Pickwick Landing Dam is a significant producer of hydroelectric power. It has six generating units with a net dependable capacity of 229 megawatts. The dam has two locks: One measures 110-by-600 feet and the other 110-by-1,000 feet.
Pickwick Reservoir is located in southwest Tennessee. It extends 53 miles south from the dam along the Mississippi-Alabama state line and then east into Alabama. The dam was completed in 1938, and the first two of its six hydroelectric generating units began operation the same year.
Pickwick Landing Dam is a significant producer of hydroelectric power. It provides a flat pool of water that extends eastward to Wilson Dam in Alabama and covers a portion of the treacherous Muscle Shoals, which once hampered navigation on the Tennessee River.
Pickwick Reservoir has excellent sport-fishing areas, including the Wilson Dam tailwater at the upper end of the reservoir, noted for record-size smallmouth bass and catfish.
Pickwick is also popular for boating and water skiing.
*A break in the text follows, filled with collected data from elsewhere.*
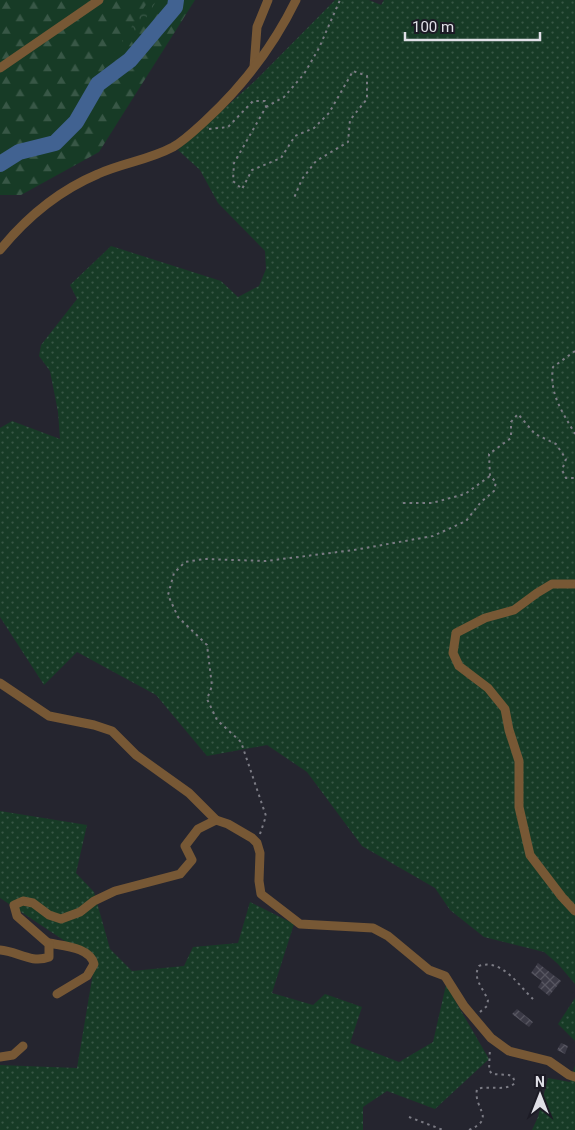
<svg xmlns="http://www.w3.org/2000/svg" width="575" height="1130" viewBox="0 0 575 1130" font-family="Roboto,sans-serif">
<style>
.grass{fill:url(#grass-dots)}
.forest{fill:url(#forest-firs)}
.park{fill:url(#park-crowns)}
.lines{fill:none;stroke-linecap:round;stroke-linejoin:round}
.river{stroke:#416291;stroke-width:16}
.building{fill:url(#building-cross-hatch)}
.path{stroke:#7b7b84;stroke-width:2;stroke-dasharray:2.5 4;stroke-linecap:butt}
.minor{stroke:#775835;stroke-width:9}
</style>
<defs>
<pattern id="grass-dots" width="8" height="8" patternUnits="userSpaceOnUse" patternTransform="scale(1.25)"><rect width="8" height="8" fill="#173b26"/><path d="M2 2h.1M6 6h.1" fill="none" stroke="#385746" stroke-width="1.8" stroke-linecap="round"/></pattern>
<pattern id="forest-firs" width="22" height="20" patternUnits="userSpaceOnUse" patternTransform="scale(1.25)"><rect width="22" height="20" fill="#173b26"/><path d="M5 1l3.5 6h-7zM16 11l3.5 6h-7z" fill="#385746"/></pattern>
<pattern id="park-crowns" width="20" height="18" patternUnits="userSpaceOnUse" patternTransform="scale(1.25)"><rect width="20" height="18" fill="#173b26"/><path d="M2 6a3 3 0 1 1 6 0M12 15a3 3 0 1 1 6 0" fill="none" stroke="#385746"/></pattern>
<pattern id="building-cross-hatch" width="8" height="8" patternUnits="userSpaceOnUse" patternTransform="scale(1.25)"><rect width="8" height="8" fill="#3b3a46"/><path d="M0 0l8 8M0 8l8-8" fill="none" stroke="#575661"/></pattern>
</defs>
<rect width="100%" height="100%" fill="#25252f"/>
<!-- grass -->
<g class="grass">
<path d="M335,0H369L381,5L384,0H575V984L558,964L544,952L484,937L450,910L435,888L362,846L307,772L267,745L207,756L156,695L77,652L44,685L0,617V428L12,421L60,439L58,412L50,371L39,356L41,345L77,299L70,285L111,246L221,281L238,297L259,286L266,269L265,251L218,203L200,170L178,150L256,80Z"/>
<path d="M0,811L87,825L76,873L94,892L110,949L132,971L184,966L193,947L238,943L250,902L294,924L272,993L313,1005L325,994L362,1007L350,1043L399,1062L433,1042L446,985L489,1059L435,1109L387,1091L363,1107V1130H0V1065L77,1068L95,961L0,898Z"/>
<path d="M575,998V1041L558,1024Z"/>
<path d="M575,1065V1130H532L538,1117L548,1078L570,1082Z"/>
</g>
<!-- forest -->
<path class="forest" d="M0,0H195L99,152L21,195H0Z"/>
<!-- park -->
<path class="park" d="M149,0H157L107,82L73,131L52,148L13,154L0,164V157C17,142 22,147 41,142C51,140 58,134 66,127Z"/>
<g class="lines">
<!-- river -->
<path class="river" d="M0,164L19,152L55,143L76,122L98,84L130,60L175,7L176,0"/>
</g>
<!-- building -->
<g class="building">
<path d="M538,963L561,981L549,996L538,987L542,981L531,973Z"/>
<path d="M517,1009L533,1022L529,1027L512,1014Z"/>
<path d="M561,1043L568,1046L565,1054L557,1050Z"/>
</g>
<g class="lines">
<!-- path -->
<g class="path">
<path d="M266,107L284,97L304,74L319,48L340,0"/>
<path d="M209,129L228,127L253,101H265L266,107L234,163L233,181L242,189L252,170L281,158L295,136L314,128L329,113L353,71L367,76V99L350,120L348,142L316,161L302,179L294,198"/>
<path d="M575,351L553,367C549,394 562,411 575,434"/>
<path d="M403,503H432L465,494L490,476"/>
<path d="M260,834L266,816L241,742L217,720L207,699L212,686L207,645L178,617L168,595L174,573L185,562L204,559L266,561L354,550L433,536L466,521L481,502L494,491L496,482L490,476L489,454L511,438V422L518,414L535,434L556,444L566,459L562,470L566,478H575"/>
<path d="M480,1012L487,1006L488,1000C483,988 472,978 479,966C502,958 519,986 533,999"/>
<path d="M409,1117L443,1130"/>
<path d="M469,1130C497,1118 473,1109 477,1089C489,1085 505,1092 515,1083L513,1077L509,1075L492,1074L489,1070L490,1048"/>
</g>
<!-- minor -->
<g class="minor">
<path d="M254,67L257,27L268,0"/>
<path d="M0,68L99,0"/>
<path d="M0,250C26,218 60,190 98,174C122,163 149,160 173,147C185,140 195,130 205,121C242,87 274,45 296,0"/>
<path d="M575,584H552L537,593L514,610L485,618L456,633L453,653L459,666L488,688L505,709L509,730L519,761V807L530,855L562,897L575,911"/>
<path d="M0,683L49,716L94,725L112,731L136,755L189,793L216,820L228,824L252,838L257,843L260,853L259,881L261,894L300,924L373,928L388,936L429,970L445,976L464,1006L491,1038L509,1051L549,1061L569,1075L575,1077"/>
<path d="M49,943C63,946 90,947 94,964L87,976L57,994"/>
<path d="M0,950C17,951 31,964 49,957V944L17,916L14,905L23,901L33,903L49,915L61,919L80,912L94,901L115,891L180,874L192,860L185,846L198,829L216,820"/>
<path d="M0,1057L13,1055L23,1046"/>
</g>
</g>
<!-- north arrow -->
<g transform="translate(540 1095)" stroke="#1c1b25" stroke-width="4" paint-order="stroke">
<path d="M0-4L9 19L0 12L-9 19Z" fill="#e0e0e7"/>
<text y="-8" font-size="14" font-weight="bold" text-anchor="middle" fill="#e0e0e7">N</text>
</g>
<!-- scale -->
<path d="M405 32v8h135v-8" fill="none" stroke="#e0e0e7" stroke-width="2.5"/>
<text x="412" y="32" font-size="15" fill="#e0e0e7" stroke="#1c1b25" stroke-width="4" paint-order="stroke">100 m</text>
</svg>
A large campground is located below the dam and includes 92 sites with water and electric (five are accessible sites) and eight tent sites without utilities.
Pickwick: Facts + Figures
- Construction of Pickwick Landing Dam began in 1934 and was completed in 1938.
- The dam is 113 feet high and stretches nearly a mile and a half across the Tennessee River.
- Pickwick Dam is a hydroelectric facility. It has six generating units with a net dependable capacity of 229 megawatts. Net dependable capacity is the amount of power a dam can produce on an average day, minus the electricity used by the dam itself.
- When Pickwick Reservoir is full during the summer, it has nearly 490 miles of winding shoreline and 43,100 acres of water surface.
- Pickwick has a flood-storage capacity of 492,700 acre-feet.
- To maintain the water depth required for navigation, the minimum winter elevation for the reservoir is 408 feet. The typical summer operating range is between 413 and 414 feet.
- The dam has two locks: One measures 110-by-600 feet and the other 110-by-1,000 feet.
- Pickwick Dam’s first turbine was the largest of its kind in the country when it was installed; its runner was more than 24 feet in diameter. New runners with a more efficient design were installed in the 1980s.